Jammu, Jan. 3: Lieutenant Triveni Singh is being hailed as a real-life hero after he died battling militants who fired on passengers at Jammu railway station last evening. The army officer was killed along with two Border Security Force personnel and two policemen in the two-and-a-half hour gunbattle.
“I am proud of our young officer Lt Triveni Singh who braved firing and grenade bursts to kill both the suicide group terrorists in a short operation at the railway station,” said Major-General Rajinder Singh, the general officer commanding 26 infantry division. “We have lost a brave officer,” the major-general said of the lieutenant who was cremated with full military honours at his hometown Pathankot this afternoon.
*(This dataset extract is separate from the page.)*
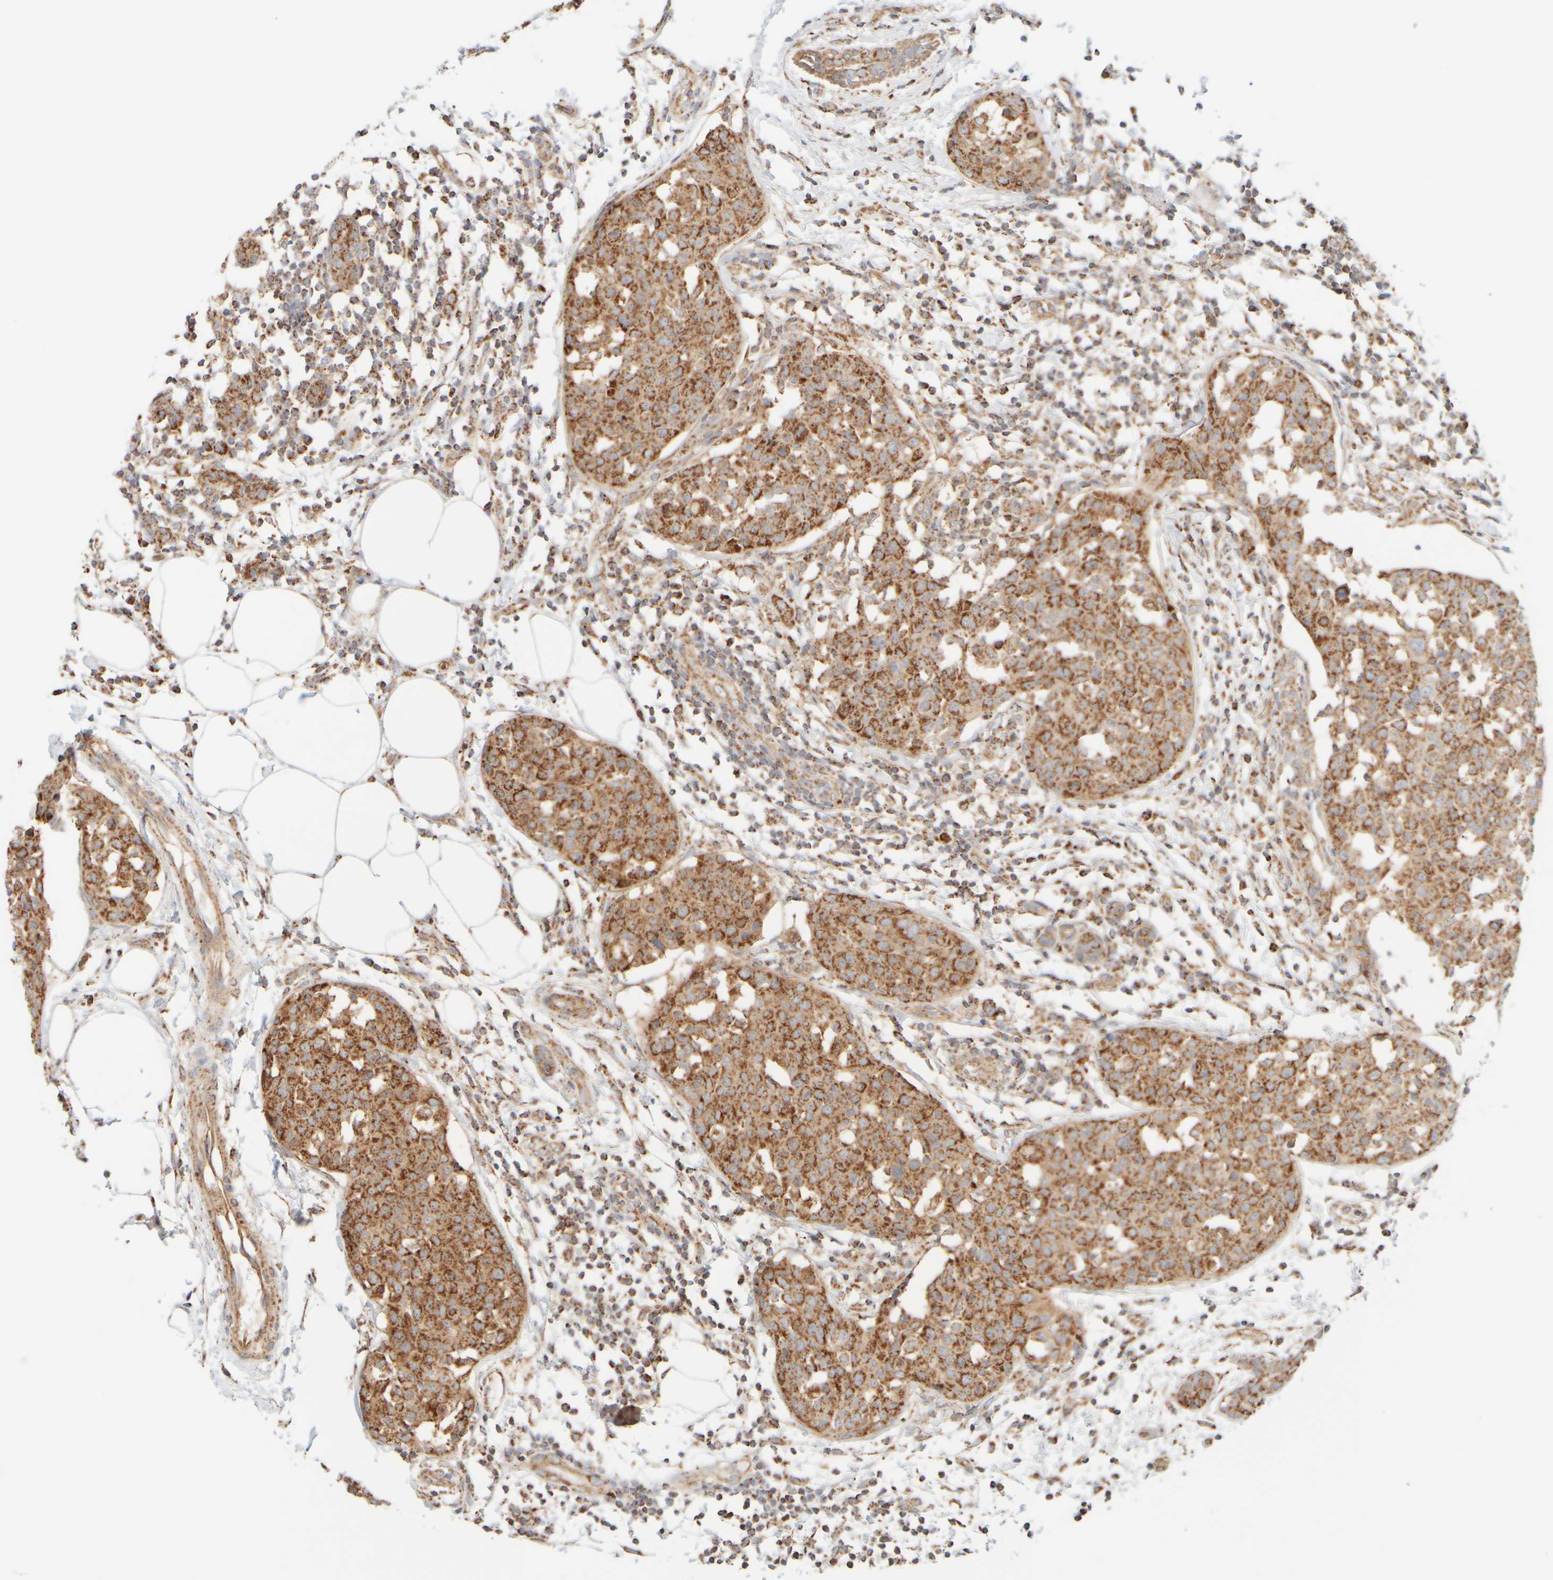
{"staining": {"intensity": "moderate", "quantity": ">75%", "location": "cytoplasmic/membranous"}, "tissue": "breast cancer", "cell_type": "Tumor cells", "image_type": "cancer", "snomed": [{"axis": "morphology", "description": "Normal tissue, NOS"}, {"axis": "morphology", "description": "Duct carcinoma"}, {"axis": "topography", "description": "Breast"}], "caption": "Protein expression analysis of human breast cancer reveals moderate cytoplasmic/membranous positivity in about >75% of tumor cells.", "gene": "APBB2", "patient": {"sex": "female", "age": 37}}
He described Singh, who was commissioned in the 5 Jammu and Kashmir Light Infantry in 2001, as a “brave and sharp boy”.
Other than an increased security presence, there was little to suggest that a fierce gunbattle had occurred at the railway station yesterday, with passengers moving about normally.
“All these people are unaware that they owe this normalcy to the sacrifices and presence of mind of the security personnel,” said inspector-general of police P.L. Gupta. He was reviewing security arrangements at the station after having laid wreaths for the two slain policemen, both named Raj Kumar.
Both died fighting terrorists, while their colleague, Mohinder Kumar, one of the first to challenge the terrorists, is fighting for life at the Government Medical College Hospital here.
Surjit Singh, an eyewitness, said Lt Singh had displayed extreme courage. “We saw him rushing to a terrorist and holding his hands and kicking him. He had succeeded in disarming the terrorist when another…opened fire and killed the officer.”
Singh was waiting for a train when the terrorists struck.
As the sound of the gunshots and grenade bursts made passengers rush helter-skelter, the officer tried to locate the militants. He found that the militants had taken position on an overbridge linking platforms one and two and were firing at the station teeming with pilgrims on their way back from the Vaishno Devi shrine.
Singh saw one militant on the staircase leading to the overbridge. He rushed there, using what a senior government railway police officer present at the station yesterday described as “zigzag methodology” to come within close range of the militants.
Singh was unaware that his soldiers were following him as he rushed to the militants. Among the soldiers was Rajesh Kumar who lost his right hand after a scuffle with a militant who was about to throw a grenade.
Singh scuffled with another terrorist for nearly two minutes. The railway police officer said Singh killed one militant near the bridge, but a second militant, wearing army fatigues, threw a grenade at him as he tried to escape. However, Lt Singh managed to kill him before dying himself.
Chief minister Mufti Mohammad Sayeed described the attack as an attempt by militants to derail the peace process, but declared: “That will not happen.” He said the terrorists subscribed to the same ideology as those who have been targeting Pakistan President Pervez Musharraf.